Task description:
Starting with the line that contains "family: Rosaceae" and going on through the last line of the listing, swap every "common name" for "vernacular name" and give those lines again with nothing else changed.

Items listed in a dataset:
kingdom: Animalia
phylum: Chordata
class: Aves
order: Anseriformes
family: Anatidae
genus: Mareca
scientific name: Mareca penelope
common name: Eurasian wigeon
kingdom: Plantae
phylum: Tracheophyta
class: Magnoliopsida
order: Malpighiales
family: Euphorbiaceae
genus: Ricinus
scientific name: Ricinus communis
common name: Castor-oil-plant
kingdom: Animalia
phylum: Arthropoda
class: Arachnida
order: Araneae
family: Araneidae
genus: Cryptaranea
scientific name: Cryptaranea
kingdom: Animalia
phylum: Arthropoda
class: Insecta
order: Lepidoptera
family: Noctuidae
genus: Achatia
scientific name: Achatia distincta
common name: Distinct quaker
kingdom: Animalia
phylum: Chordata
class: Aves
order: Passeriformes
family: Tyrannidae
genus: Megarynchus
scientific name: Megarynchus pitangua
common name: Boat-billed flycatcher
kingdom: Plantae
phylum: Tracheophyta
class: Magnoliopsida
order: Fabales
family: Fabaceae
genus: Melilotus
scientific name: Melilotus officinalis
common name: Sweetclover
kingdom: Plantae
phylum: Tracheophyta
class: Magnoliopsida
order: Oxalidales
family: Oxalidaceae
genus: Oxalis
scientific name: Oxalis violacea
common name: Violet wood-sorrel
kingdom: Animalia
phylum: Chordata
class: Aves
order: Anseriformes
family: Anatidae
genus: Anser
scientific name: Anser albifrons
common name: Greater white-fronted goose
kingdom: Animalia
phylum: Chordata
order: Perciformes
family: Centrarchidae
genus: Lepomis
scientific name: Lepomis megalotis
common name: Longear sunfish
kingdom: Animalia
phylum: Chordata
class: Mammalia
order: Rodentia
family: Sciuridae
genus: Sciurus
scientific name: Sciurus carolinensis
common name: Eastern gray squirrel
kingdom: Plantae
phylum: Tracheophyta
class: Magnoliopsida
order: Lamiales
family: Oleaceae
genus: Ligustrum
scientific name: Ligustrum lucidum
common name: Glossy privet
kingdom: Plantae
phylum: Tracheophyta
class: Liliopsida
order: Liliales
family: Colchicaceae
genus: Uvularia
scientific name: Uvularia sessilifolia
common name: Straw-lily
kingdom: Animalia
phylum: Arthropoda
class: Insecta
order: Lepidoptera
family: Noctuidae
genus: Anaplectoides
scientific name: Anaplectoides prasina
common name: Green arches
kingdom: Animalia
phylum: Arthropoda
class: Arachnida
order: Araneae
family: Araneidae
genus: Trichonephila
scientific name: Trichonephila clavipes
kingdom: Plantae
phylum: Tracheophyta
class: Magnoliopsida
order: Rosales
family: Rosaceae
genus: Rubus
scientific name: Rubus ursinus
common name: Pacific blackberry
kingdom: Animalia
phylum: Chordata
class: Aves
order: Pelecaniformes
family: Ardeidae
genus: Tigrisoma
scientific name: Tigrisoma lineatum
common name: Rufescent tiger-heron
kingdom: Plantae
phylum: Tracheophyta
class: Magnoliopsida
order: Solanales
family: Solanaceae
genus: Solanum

Problem solution:
family: Rosaceae
genus: Rubus
scientific name: Rubus ursinus
vernacular name: Pacific blackberry
kingdom: Animalia
phylum: Chordata
class: Aves
order: Pelecaniformes
family: Ardeidae
genus: Tigrisoma
scientific name: Tigrisoma lineatum
vernacular name: Rufescent tiger-heron
kingdom: Plantae
phylum: Tracheophyta
class: Magnoliopsida
order: Solanales
family: Solanaceae
genus: Solanum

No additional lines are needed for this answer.